Atousa Bandeh-werken zijn een manier om de interne wereld te ontdekken, die leidt tot het begrijpen van de uiterlijke wereld, die functioneert als een spiegel van het zelf.
Ze bestudeert met camera en verwerkt met verf. Het resultaat is op zich een gedicht dat rijk is aan metaforen, niet vastzit in categorisch denken maar in indexatief volgen en in contextualiserende conclusies. Voor Kristeva is poëzie noch fetisjisme noch moord, het durft echter naar destructiviteit van de mens te kijken, het sublimeert het door de grammatica te vernietigen waarin de gemeenschappelijke taal wordt gemaakt. Geschiedenis is de gemeenschappelijke taal voor de destructiviteit van de mens. Bandeh zoekt en vestigt de psychische ruimte in het sociale leven onder het bewind van idealisme, traceert ze in de gebouwen van het verleden, in de kale, vergeten landschappen. Ze waarschuwt ons voor de toestand waarin, als poëzie niet zal worden gebruikt en vergroot, we achterblijven bij een stemloze man die huilt om zijn nederlaag tegen zichzelf. (Sam Samiee)
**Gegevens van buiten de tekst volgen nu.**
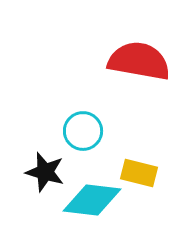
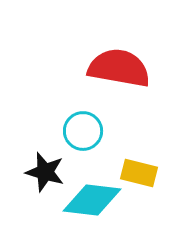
red semicircle: moved 20 px left, 7 px down
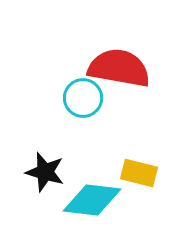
cyan circle: moved 33 px up
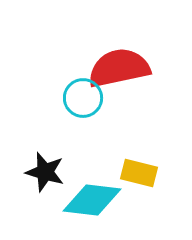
red semicircle: rotated 22 degrees counterclockwise
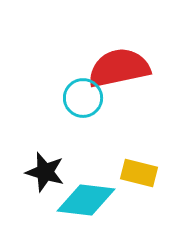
cyan diamond: moved 6 px left
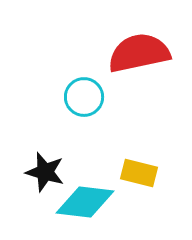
red semicircle: moved 20 px right, 15 px up
cyan circle: moved 1 px right, 1 px up
cyan diamond: moved 1 px left, 2 px down
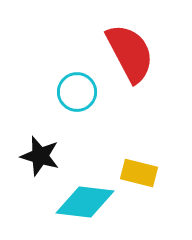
red semicircle: moved 9 px left; rotated 74 degrees clockwise
cyan circle: moved 7 px left, 5 px up
black star: moved 5 px left, 16 px up
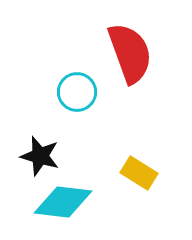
red semicircle: rotated 8 degrees clockwise
yellow rectangle: rotated 18 degrees clockwise
cyan diamond: moved 22 px left
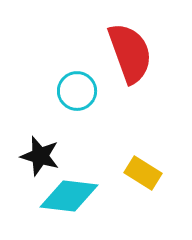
cyan circle: moved 1 px up
yellow rectangle: moved 4 px right
cyan diamond: moved 6 px right, 6 px up
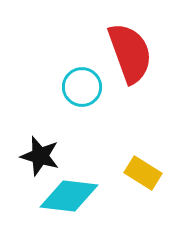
cyan circle: moved 5 px right, 4 px up
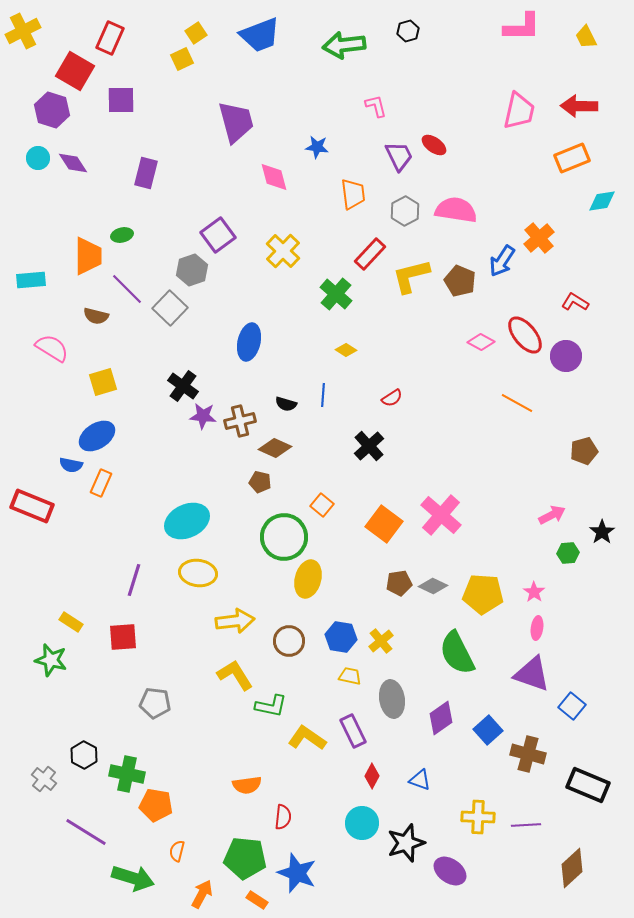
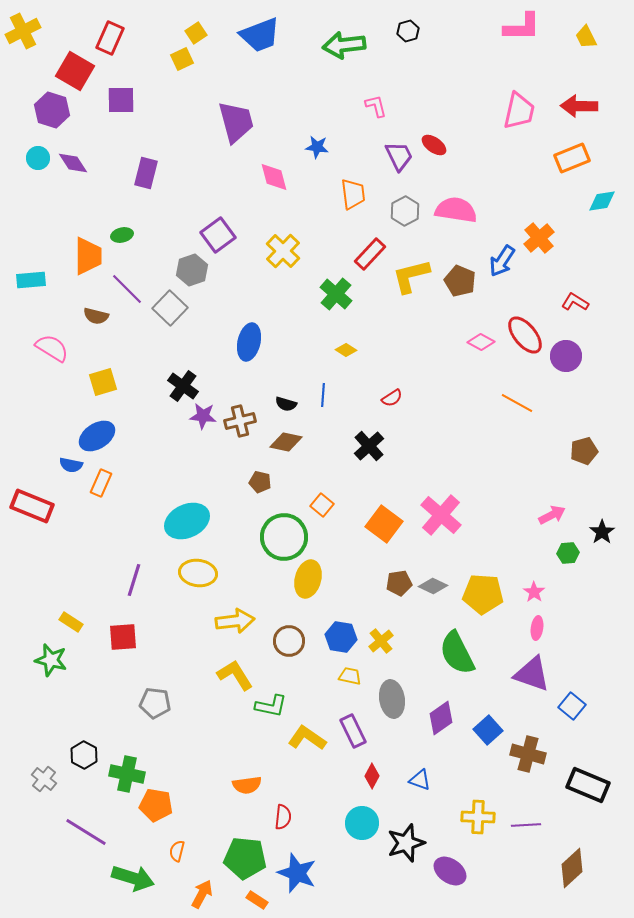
brown diamond at (275, 448): moved 11 px right, 6 px up; rotated 12 degrees counterclockwise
Het werk van Dianne Hagen heeft geen titels. Ze worden terecht genoemd naar de materialen of delen waaruit ze zijn samengesteld, omdat deze werken geen sculpturen zijn of objecten vervaardigd uit grondstof of gemaakt met een doel of functie die hen eenheid of duidelijkheid zouden geven. Ze komen niet toe aan de eenheid van een naam en de duidelijkheid van de taal. Omdat ze geen naam hebben, kunnen ze ook niet in een geheel passen: de werken zoeken geen contact met hun 'omgeving' of de wereld, noch met elkaar. De werken kunnen niet worden "geïnstalleerd". Je kunt alleen naar een plek zoeken waar ze alleen kunnen zijn om in hun eigen ruimte te kunnen bestaan. Evenmin zijn de constructies of structuren van Hagen werk. Men kan de logica waarmee ze zijn gemaakt niet "formaliseren". Het werk is niet georganiseerd of ondersteund door geometrische vormen of getallen, er is geen structuur gevuld en die de onderdelen een noodzakelijke plaats en stabiliteit geeft. Geen abstractie, symmetrie, tegenstelling, evenwicht ... Hagen's werken zijn composities die, omdat ze geen bewijs leveren van een onderliggende geometrie en een concept niet visualiseren, amorf en fragiel lijken en niet gerechtvaardigd.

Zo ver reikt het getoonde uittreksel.